----- Source data -----
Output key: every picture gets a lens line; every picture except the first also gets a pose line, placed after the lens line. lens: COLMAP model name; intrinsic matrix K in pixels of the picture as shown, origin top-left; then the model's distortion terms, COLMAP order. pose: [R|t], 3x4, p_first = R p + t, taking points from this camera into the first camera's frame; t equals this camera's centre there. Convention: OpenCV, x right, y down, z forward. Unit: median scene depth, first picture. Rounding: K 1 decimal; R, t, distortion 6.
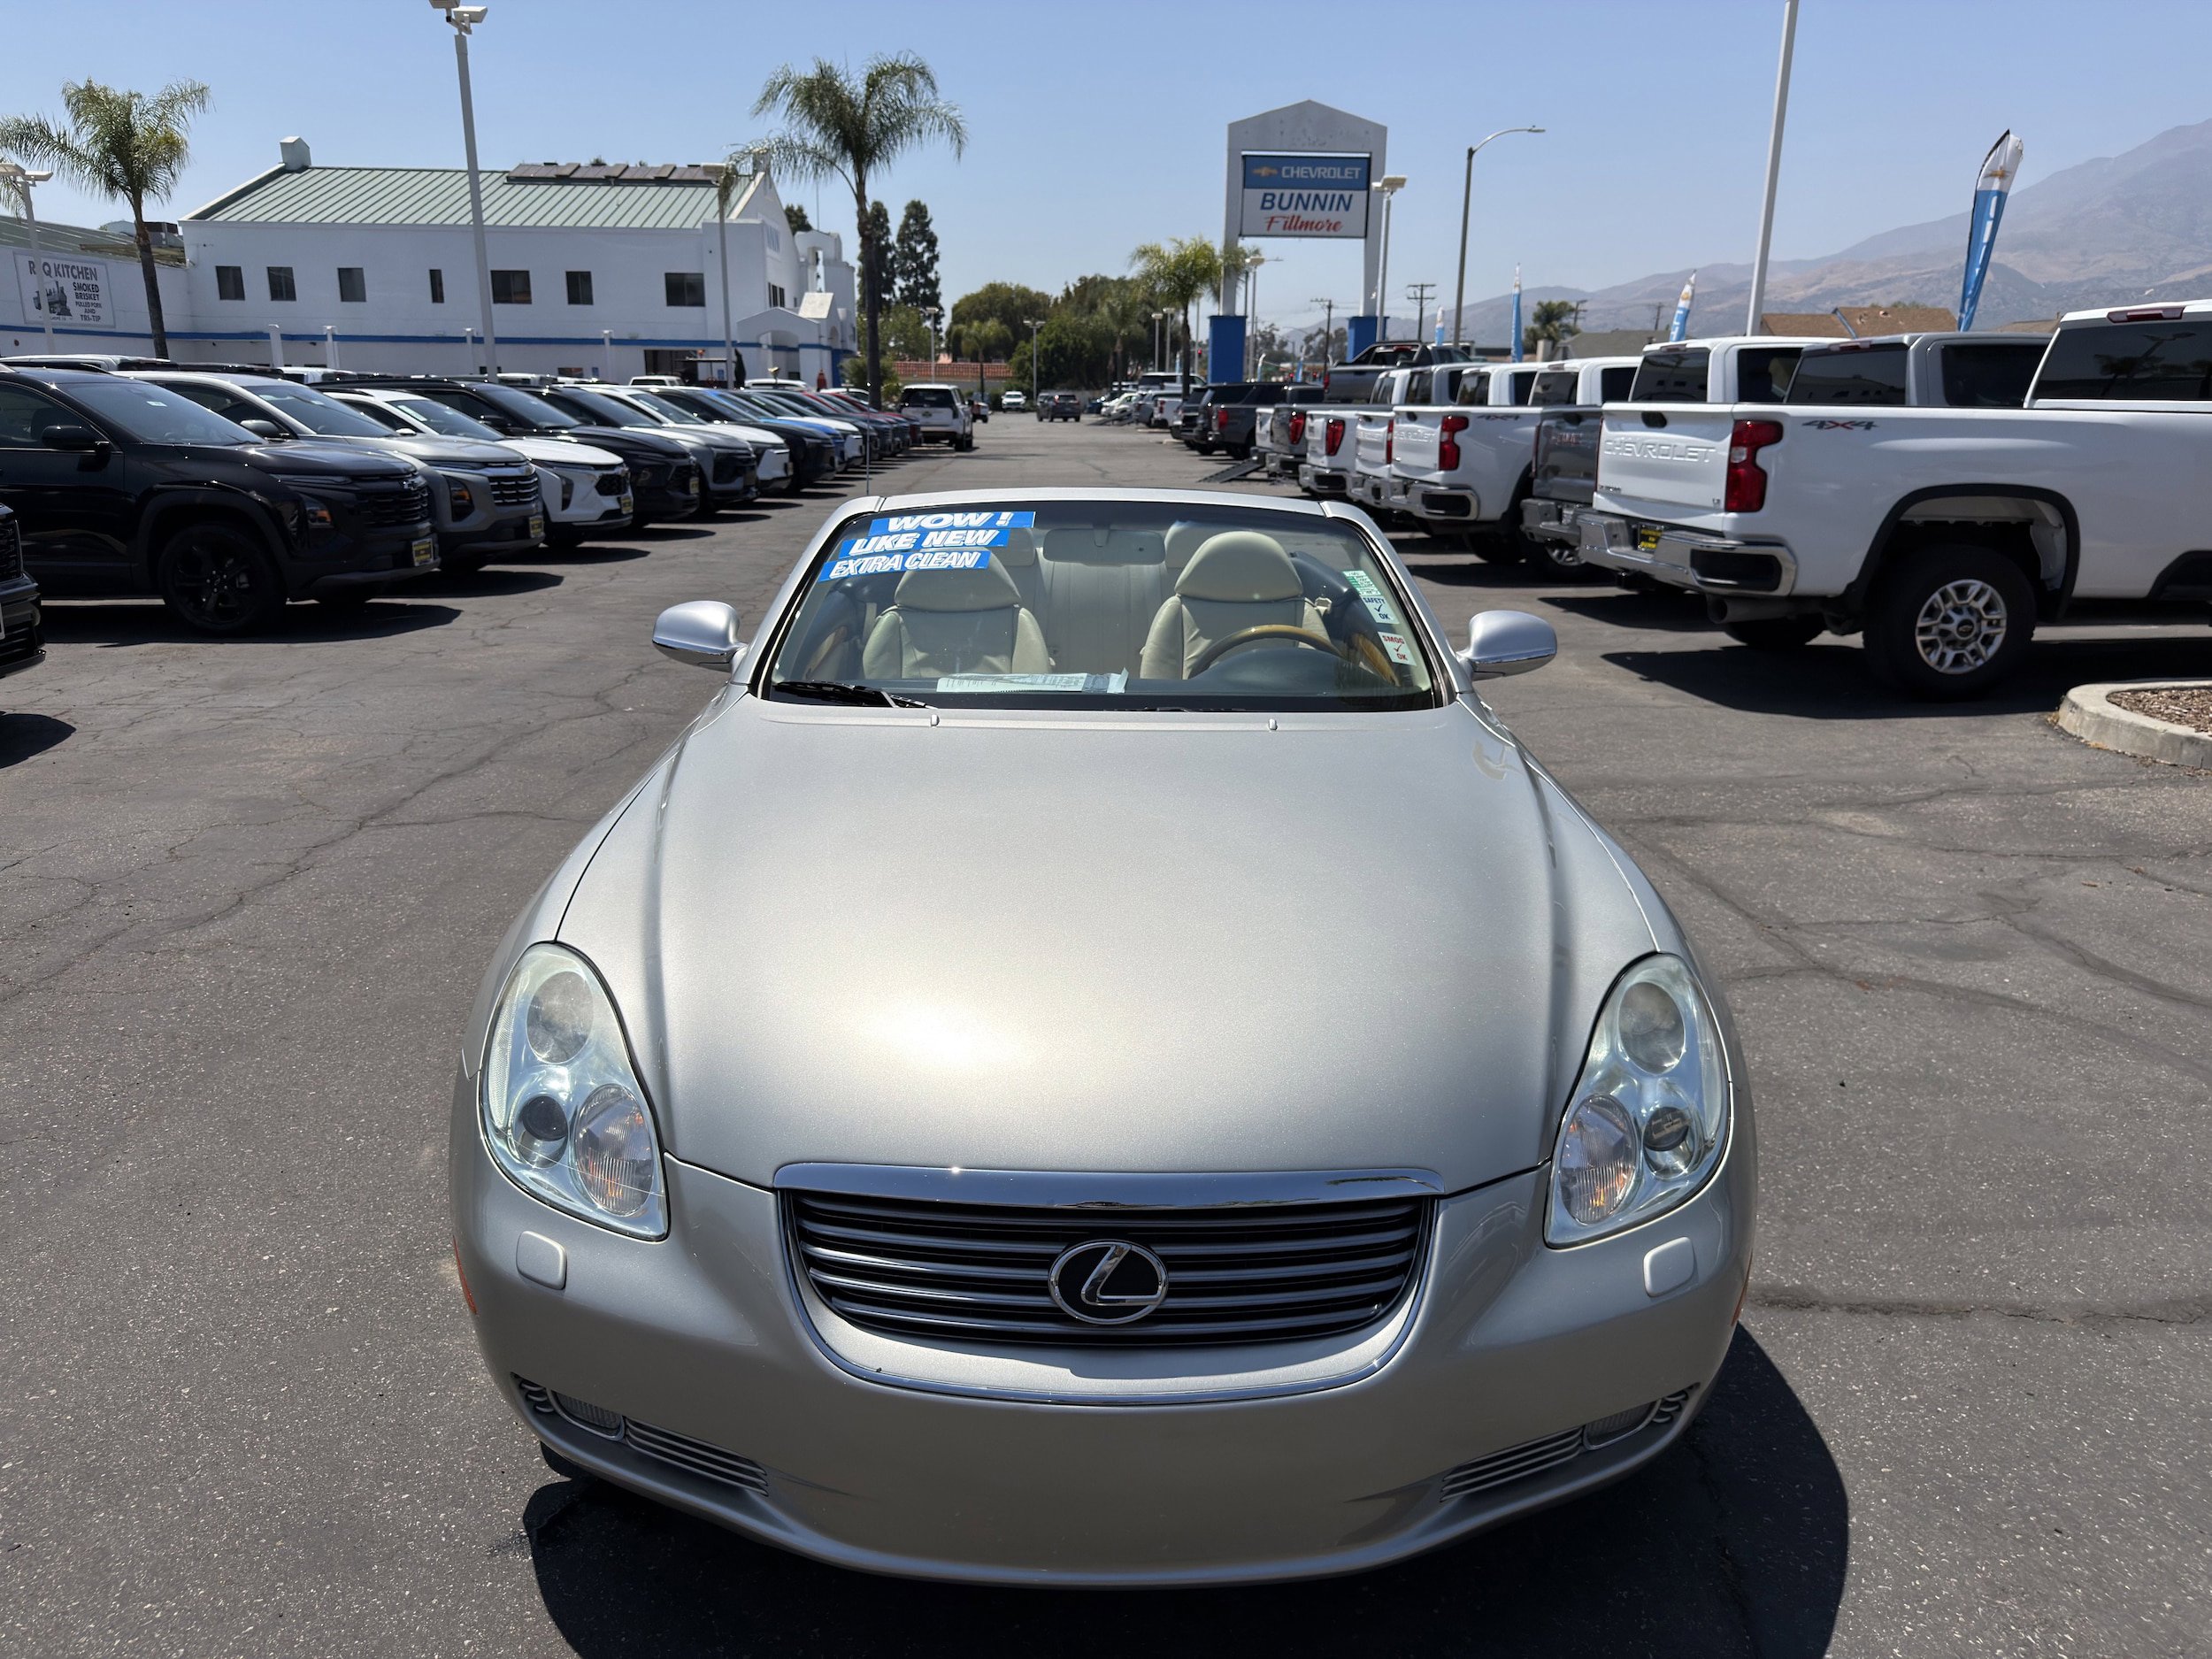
lens RADIAL K [[1584.6, 0, 1094.0], [0, 1584.6, 816.2], [0, 0, 1]] dist [0.011110, -0.016991]
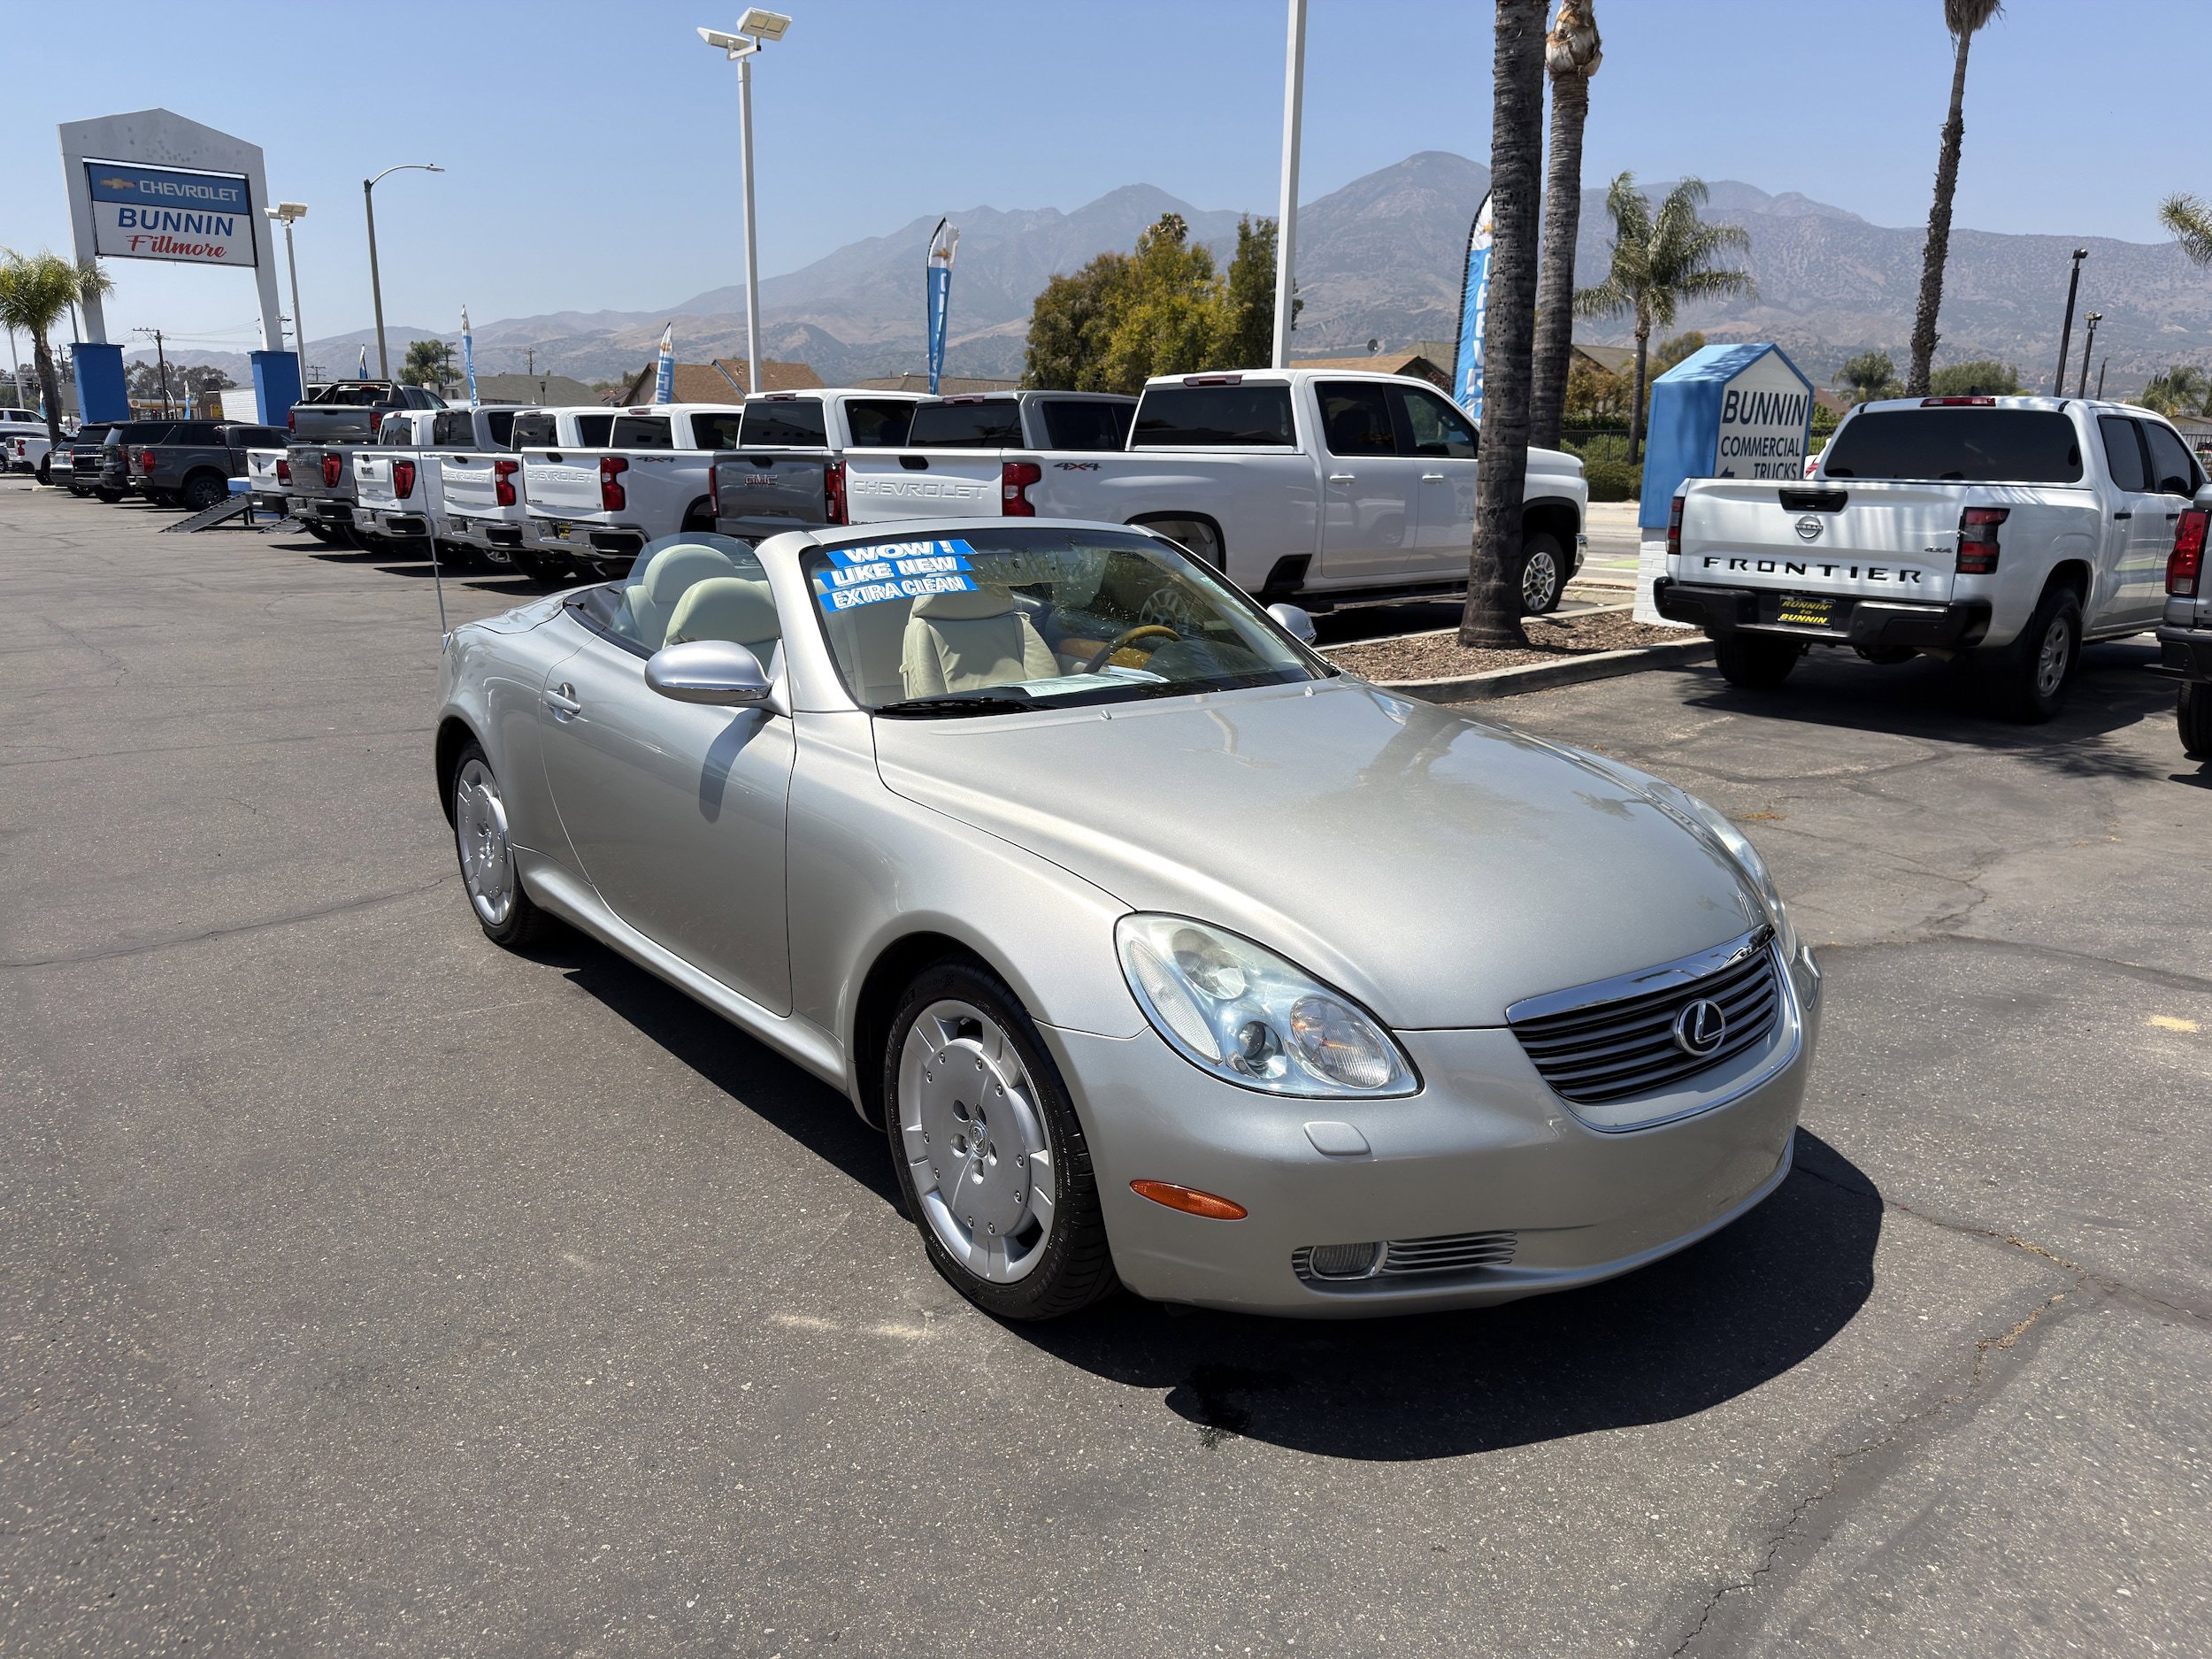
lens RADIAL K [[1606.2, 0, 1050.1], [0, 1606.2, 828.8], [0, 0, 1]] dist [0.031353, -0.052987]
pose [[0.801086, -0.136184, 0.582851, -0.309088], [0.149223, 0.988465, 0.025861, -0.004769], [-0.579650, 0.066257, 0.812167, 0.021892]]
-----
Can you express the whole listing above as a JSON list of strings, one per line, with blank lines omitted and the pictures left out?

[
  "Output key: every picture gets a lens line; every picture except the first also gets a pose line, placed after the lens line. lens: COLMAP model name; intrinsic matrix K in pixels of the picture as shown, origin top-left; then the model's distortion terms, COLMAP order. pose: [R|t], 3x4, p_first = R p + t, taking points from this camera into the first camera's frame; t equals this camera's centre there. Convention: OpenCV, x right, y down, z forward. Unit: median scene depth, first picture. Rounding: K 1 decimal; R, t, distortion 6.",
  "lens RADIAL K [[1584.6, 0, 1094.0], [0, 1584.6, 816.2], [0, 0, 1]] dist [0.011110, -0.016991]",
  "lens RADIAL K [[1606.2, 0, 1050.1], [0, 1606.2, 828.8], [0, 0, 1]] dist [0.031353, -0.052987]",
  "pose [[0.801086, -0.136184, 0.582851, -0.309088], [0.149223, 0.988465, 0.025861, -0.004769], [-0.579650, 0.066257, 0.812167, 0.021892]]"
]